Posted by ebt | May 8, 2008 11:13 AM
Posted on May 8, 2008 11:13
I never knew that about the chicken balls. But I remember that I looked for them on a menu at a Chinese restaurant in Las Vegas in the Bellagio and not finding them (there was sweet & sour pork). We just concluded that the place was too 'authentic' and upscale for the chicken balls. We were right & wrong at the same time.
Posted by AMG | May 9, 2008 8:15 AM
Posted on May 9, 2008 08:15
My vague recollection is that the Chinese had a long headstart over Europeans in both commercial restaurants and laundries. I believe Chinese restaurants were one of the reasons the Mongols decided not to burn down China and turn it into pasture for horses.
The Chinese certainly had higher standards of cooking than the English, Scottish, and Irish, so it's hardly surprising that Chinese restaurants would prove popular in Canada.

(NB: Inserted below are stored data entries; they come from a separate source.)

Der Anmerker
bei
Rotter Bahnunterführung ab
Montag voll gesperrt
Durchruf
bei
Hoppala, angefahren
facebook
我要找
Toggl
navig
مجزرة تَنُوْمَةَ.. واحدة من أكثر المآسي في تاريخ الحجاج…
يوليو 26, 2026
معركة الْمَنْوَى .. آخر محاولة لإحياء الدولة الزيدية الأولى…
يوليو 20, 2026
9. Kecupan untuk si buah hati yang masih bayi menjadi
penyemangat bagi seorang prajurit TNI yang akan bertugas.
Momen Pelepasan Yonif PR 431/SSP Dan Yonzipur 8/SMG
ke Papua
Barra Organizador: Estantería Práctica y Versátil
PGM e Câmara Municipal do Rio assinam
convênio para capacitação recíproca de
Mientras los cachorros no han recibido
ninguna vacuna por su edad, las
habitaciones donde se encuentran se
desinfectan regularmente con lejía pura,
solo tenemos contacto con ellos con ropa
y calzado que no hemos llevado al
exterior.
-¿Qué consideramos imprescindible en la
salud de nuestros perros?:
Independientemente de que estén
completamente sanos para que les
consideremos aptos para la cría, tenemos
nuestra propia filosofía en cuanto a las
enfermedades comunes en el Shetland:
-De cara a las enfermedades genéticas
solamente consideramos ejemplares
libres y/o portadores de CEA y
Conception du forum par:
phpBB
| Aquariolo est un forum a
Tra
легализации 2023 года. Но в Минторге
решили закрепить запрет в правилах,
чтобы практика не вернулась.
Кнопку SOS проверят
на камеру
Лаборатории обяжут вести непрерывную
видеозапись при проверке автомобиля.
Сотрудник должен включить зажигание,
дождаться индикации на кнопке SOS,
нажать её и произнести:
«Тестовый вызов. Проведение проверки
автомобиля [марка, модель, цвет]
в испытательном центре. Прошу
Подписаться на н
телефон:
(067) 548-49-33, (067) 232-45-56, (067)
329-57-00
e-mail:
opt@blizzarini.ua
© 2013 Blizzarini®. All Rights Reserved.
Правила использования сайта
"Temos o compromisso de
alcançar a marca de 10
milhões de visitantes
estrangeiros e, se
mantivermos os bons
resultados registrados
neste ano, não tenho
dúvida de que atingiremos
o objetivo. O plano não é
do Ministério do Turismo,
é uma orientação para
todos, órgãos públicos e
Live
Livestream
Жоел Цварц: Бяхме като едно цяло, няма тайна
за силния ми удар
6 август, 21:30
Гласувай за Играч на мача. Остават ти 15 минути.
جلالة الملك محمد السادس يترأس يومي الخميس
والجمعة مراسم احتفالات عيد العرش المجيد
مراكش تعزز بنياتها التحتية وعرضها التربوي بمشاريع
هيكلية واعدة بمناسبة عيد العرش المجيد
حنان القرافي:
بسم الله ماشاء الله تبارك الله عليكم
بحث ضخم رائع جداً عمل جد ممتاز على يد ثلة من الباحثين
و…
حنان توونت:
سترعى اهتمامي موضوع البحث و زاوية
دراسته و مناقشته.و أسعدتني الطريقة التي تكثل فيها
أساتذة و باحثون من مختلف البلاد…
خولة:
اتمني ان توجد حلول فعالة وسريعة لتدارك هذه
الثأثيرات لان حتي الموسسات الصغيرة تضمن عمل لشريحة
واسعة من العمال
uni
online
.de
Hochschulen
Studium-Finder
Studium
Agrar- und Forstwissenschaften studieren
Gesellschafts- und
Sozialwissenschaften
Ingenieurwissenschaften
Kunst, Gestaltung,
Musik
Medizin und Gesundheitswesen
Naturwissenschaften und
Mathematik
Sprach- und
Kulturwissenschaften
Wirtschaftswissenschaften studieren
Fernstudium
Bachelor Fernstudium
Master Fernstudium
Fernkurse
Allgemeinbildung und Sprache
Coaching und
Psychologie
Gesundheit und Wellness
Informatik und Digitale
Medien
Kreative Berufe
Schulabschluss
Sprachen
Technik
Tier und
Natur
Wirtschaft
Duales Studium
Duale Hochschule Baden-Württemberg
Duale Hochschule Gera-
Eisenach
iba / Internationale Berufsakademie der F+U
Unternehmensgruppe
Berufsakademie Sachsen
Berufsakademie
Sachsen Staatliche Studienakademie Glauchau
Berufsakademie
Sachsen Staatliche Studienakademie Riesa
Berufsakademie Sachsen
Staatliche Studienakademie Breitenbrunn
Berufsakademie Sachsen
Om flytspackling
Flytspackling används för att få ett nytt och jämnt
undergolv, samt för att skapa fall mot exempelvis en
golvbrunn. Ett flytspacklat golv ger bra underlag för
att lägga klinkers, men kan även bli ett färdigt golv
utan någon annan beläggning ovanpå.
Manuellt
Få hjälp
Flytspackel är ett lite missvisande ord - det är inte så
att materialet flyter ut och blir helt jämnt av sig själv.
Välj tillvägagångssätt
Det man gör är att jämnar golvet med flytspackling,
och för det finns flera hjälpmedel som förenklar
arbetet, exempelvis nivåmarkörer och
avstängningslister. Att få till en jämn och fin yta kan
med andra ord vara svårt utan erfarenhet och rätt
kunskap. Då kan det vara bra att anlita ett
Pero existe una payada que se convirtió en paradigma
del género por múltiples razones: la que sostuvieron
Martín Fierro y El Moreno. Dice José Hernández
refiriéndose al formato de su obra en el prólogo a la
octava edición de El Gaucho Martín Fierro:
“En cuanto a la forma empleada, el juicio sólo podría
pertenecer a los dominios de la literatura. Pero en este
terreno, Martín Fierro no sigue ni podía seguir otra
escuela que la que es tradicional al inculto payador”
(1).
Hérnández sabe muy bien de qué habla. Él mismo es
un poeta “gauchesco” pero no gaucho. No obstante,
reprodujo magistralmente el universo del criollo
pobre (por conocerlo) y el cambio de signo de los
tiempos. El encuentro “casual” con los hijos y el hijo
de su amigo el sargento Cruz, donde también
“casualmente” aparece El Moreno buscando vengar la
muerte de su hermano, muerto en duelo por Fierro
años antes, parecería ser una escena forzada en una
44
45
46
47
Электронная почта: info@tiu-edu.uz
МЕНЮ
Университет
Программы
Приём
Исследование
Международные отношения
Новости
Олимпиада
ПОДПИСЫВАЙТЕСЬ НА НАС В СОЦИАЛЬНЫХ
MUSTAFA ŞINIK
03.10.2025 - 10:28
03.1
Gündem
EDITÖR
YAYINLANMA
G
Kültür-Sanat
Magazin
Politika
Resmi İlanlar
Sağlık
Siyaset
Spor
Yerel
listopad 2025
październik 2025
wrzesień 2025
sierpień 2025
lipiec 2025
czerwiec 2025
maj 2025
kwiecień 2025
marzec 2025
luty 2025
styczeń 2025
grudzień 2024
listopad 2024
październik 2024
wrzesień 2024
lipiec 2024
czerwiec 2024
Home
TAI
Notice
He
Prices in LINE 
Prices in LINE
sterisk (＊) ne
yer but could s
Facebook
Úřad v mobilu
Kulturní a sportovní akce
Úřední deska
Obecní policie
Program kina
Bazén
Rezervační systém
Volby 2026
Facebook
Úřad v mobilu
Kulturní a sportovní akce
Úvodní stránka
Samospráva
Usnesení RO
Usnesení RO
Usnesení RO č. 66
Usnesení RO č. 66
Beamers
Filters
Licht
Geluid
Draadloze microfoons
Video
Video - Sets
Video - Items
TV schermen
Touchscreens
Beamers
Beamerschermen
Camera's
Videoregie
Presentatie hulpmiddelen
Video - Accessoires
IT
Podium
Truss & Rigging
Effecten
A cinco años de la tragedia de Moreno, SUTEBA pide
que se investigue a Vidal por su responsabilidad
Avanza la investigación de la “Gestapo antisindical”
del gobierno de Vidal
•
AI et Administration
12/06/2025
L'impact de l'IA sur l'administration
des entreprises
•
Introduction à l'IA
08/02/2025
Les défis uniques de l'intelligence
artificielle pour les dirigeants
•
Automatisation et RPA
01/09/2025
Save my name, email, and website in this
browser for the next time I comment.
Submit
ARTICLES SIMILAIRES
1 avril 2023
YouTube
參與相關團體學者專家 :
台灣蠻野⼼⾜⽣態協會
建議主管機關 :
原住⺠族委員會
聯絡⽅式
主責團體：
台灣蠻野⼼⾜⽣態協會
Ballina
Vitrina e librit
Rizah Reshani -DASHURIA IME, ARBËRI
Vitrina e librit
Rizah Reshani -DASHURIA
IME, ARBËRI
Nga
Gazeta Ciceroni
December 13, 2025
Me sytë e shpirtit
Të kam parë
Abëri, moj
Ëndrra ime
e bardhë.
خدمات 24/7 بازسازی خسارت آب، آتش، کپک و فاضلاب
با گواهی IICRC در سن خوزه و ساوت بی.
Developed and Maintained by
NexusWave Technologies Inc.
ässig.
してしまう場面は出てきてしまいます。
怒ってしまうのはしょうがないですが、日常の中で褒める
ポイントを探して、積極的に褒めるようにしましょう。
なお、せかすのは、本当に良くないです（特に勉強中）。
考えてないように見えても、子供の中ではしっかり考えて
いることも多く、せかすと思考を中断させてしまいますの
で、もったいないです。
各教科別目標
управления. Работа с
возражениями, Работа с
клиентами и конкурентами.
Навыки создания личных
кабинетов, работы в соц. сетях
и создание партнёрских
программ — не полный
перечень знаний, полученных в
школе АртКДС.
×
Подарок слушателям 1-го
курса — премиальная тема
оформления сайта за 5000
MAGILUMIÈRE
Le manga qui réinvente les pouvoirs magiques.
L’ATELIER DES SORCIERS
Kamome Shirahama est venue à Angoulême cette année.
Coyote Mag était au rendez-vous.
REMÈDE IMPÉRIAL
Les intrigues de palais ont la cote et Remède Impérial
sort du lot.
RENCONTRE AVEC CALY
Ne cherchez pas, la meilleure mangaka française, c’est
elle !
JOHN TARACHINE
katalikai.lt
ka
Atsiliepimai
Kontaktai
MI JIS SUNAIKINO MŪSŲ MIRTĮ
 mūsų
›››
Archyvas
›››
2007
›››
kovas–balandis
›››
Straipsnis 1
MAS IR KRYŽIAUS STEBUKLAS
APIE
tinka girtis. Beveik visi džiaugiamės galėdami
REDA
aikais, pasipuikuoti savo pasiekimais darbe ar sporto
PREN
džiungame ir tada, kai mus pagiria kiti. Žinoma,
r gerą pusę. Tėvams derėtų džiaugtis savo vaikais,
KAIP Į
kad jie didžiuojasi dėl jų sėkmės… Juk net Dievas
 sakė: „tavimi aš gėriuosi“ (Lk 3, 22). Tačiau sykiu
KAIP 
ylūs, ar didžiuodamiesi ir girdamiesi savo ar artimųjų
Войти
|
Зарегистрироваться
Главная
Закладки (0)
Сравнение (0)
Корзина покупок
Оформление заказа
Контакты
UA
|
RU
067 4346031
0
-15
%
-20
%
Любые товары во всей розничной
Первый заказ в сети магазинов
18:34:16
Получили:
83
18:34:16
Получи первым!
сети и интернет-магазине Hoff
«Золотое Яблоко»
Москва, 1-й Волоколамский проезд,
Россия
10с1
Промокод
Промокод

Posted by Steve Sailer | May 9, 2008 11:34 AM
Posted on May 9, 2008 11:34
Yes, Steve, perhaps the only cuisine English and Scottish cuisine beats is Russian cuisine which are all pretty low on the scale.
Compared to that Chinese food is great!
Posted by okhropir rumiani | May 10, 2008 2:32 PM
Posted on May 10, 2008 14:32
And now we have Jennifer 8. Lee swearing that Vancouver hosts the best Chinese restaurant outside of China (it's called Zen), and after dinner there tonight, I can only say it's possibly the best Chinese food I've ever eaten.
Didn't notice any sweet and sour chicken balls on the menu, though.
Posted by Ryan Cousineau | May 11, 2008 2:59 AM
Posted on May 11, 2008 02:59
Do not go to a Chinese restaurant in Scotland and order chicken balls. They will laugh at you. Or so I've heard.